*** DATA SHOWN

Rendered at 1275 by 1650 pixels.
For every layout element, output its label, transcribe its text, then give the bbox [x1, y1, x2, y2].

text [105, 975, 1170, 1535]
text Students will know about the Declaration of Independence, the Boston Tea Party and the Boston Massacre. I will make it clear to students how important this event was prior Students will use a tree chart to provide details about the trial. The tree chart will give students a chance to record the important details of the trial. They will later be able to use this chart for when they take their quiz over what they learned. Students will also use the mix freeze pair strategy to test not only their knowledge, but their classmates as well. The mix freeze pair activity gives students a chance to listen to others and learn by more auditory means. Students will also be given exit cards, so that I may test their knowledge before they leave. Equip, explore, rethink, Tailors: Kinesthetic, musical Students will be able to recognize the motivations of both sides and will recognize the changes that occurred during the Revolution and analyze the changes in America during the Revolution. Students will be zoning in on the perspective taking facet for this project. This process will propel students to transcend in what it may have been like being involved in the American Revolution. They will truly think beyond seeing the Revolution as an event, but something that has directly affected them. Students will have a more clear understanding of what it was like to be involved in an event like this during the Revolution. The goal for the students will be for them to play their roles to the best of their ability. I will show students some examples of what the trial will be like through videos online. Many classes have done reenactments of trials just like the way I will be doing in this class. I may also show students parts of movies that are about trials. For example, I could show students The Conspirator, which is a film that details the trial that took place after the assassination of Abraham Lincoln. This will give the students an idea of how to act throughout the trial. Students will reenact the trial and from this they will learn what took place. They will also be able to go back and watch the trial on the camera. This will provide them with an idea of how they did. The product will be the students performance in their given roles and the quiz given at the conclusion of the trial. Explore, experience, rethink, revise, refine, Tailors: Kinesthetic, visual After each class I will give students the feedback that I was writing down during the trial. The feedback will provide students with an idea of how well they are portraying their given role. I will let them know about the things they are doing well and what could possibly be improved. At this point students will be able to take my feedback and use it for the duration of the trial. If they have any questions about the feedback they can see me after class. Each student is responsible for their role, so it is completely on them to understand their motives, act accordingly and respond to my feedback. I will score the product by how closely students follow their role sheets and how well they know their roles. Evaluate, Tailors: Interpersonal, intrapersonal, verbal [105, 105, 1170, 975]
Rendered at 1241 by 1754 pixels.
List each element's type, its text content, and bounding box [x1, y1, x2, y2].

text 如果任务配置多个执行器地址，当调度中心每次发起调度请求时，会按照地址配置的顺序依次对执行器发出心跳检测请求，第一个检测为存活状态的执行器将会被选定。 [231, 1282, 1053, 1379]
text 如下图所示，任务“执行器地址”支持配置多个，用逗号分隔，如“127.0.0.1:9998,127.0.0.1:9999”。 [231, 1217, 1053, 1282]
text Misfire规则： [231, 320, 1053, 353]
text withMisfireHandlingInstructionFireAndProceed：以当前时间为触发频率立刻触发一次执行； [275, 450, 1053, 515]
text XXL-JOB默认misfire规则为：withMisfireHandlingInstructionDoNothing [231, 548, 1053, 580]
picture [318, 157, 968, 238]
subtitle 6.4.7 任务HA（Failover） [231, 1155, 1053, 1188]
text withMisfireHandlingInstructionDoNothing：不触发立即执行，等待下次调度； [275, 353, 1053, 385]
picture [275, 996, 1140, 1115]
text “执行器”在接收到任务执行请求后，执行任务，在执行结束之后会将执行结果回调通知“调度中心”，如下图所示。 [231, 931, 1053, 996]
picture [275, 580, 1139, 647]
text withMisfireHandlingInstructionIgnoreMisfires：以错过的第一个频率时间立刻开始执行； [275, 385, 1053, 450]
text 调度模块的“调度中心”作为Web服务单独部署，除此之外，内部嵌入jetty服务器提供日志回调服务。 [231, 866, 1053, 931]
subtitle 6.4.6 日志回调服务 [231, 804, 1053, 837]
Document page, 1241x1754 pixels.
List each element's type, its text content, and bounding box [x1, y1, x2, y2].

******

* **PROBLEM STATEMENT**
Take the entries above and transcribe them in full.

* **EXPECTED ANSWER**
Rendered at 1275 by 1650 pixels.
For every layout element, output its label, transcribe its text, then give the bbox [x1, y1, x2, y2].

text [105, 975, 1170, 1535]
text Students will know about the Declaration of Independence, the Boston Tea Party and the Boston Massacre. I will make it clear to students how important this event was prior Students will use a tree chart to provide details about the trial. The tree chart will give students a chance to record the important details of the trial. They will later be able to use this chart for when they take their quiz over what they learned. Students will also use the mix freeze pair strategy to test not only their knowledge, but their classmates as well. The mix freeze pair activity gives students a chance to listen to others and learn by more auditory means. Students will also be given exit cards, so that I may test their knowledge before they leave. Equip, explore, rethink, Tailors: Kinesthetic, musical Students will be able to recognize the motivations of both sides and will recognize the changes that occurred during the Revolution and analyze the changes in America during the Revolution. Students will be zoning in on the perspective taking facet for this project. This process will propel students to transcend in what it may have been like being involved in the American Revolution. They will truly think beyond seeing the Revolution as an event, but something that has directly affected them. Students will have a more clear understanding of what it was like to be involved in an event like this during the Revolution. The goal for the students will be for them to play their roles to the best of their ability. I will show students some examples of what the trial will be like through videos online. Many classes have done reenactments of trials just like the way I will be doing in this class. I may also show students parts of movies that are about trials. For example, I could show students The Conspirator, which is a film that details the trial that took place after the assassination of Abraham Lincoln. This will give the students an idea of how to act throughout the trial. Students will reenact the trial and from this they will learn what took place. They will also be able to go back and watch the trial on the camera. This will provide them with an idea of how they did. The product will be the students performance in their given roles and the quiz given at the conclusion of the trial. Explore, experience, rethink, revise, refine, Tailors: Kinesthetic, visual After each class I will give students the feedback that I was writing down during the trial. The feedback will provide students with an idea of how well they are portraying their given role. I will let them know about the things they are doing well and what could possibly be improved. At this point students will be able to take my feedback and use it for the duration of the trial. If they have any questions about the feedback they can see me after class. Each student is responsible for their role, so it is completely on them to understand their motives, act accordingly and respond to my feedback. I will score the product by how closely students follow their role sheets and how well they know their roles. Evaluate, Tailors: Interpersonal, intrapersonal, verbal [105, 105, 1170, 975]
Rendered at 1241 by 1754 pixels.
List each element's type, its text content, and bounding box [x1, y1, x2, y2].

text 如果任务配置多个执行器地址，当调度中心每次发起调度请求时，会按照地址配置的顺序依次对执行器发出心跳检测请求，第一个检测为存活状态的执行器将会被选定。 [231, 1282, 1053, 1379]
text 如下图所示，任务“执行器地址”支持配置多个，用逗号分隔，如“127.0.0.1:9998,127.0.0.1:9999”。 [231, 1217, 1053, 1282]
text Misfire规则： [231, 320, 1053, 353]
text withMisfireHandlingInstructionFireAndProceed：以当前时间为触发频率立刻触发一次执行； [275, 450, 1053, 515]
text XXL-JOB默认misfire规则为：withMisfireHandlingInstructionDoNothing [231, 548, 1053, 580]
picture [318, 157, 968, 238]
subtitle 6.4.7 任务HA（Failover） [231, 1155, 1053, 1188]
text withMisfireHandlingInstructionDoNothing：不触发立即执行，等待下次调度； [275, 353, 1053, 385]
picture [275, 996, 1140, 1115]
text “执行器”在接收到任务执行请求后，执行任务，在执行结束之后会将执行结果回调通知“调度中心”，如下图所示。 [231, 931, 1053, 996]
picture [275, 580, 1139, 647]
text withMisfireHandlingInstructionIgnoreMisfires：以错过的第一个频率时间立刻开始执行； [275, 385, 1053, 450]
text 调度模块的“调度中心”作为Web服务单独部署，除此之外，内部嵌入jetty服务器提供日志回调服务。 [231, 866, 1053, 931]
subtitle 6.4.6 日志回调服务 [231, 804, 1053, 837]
Document page, 1241x1754 pixels.
List each element's type, its text content, and bounding box [x1, y1, x2, y2].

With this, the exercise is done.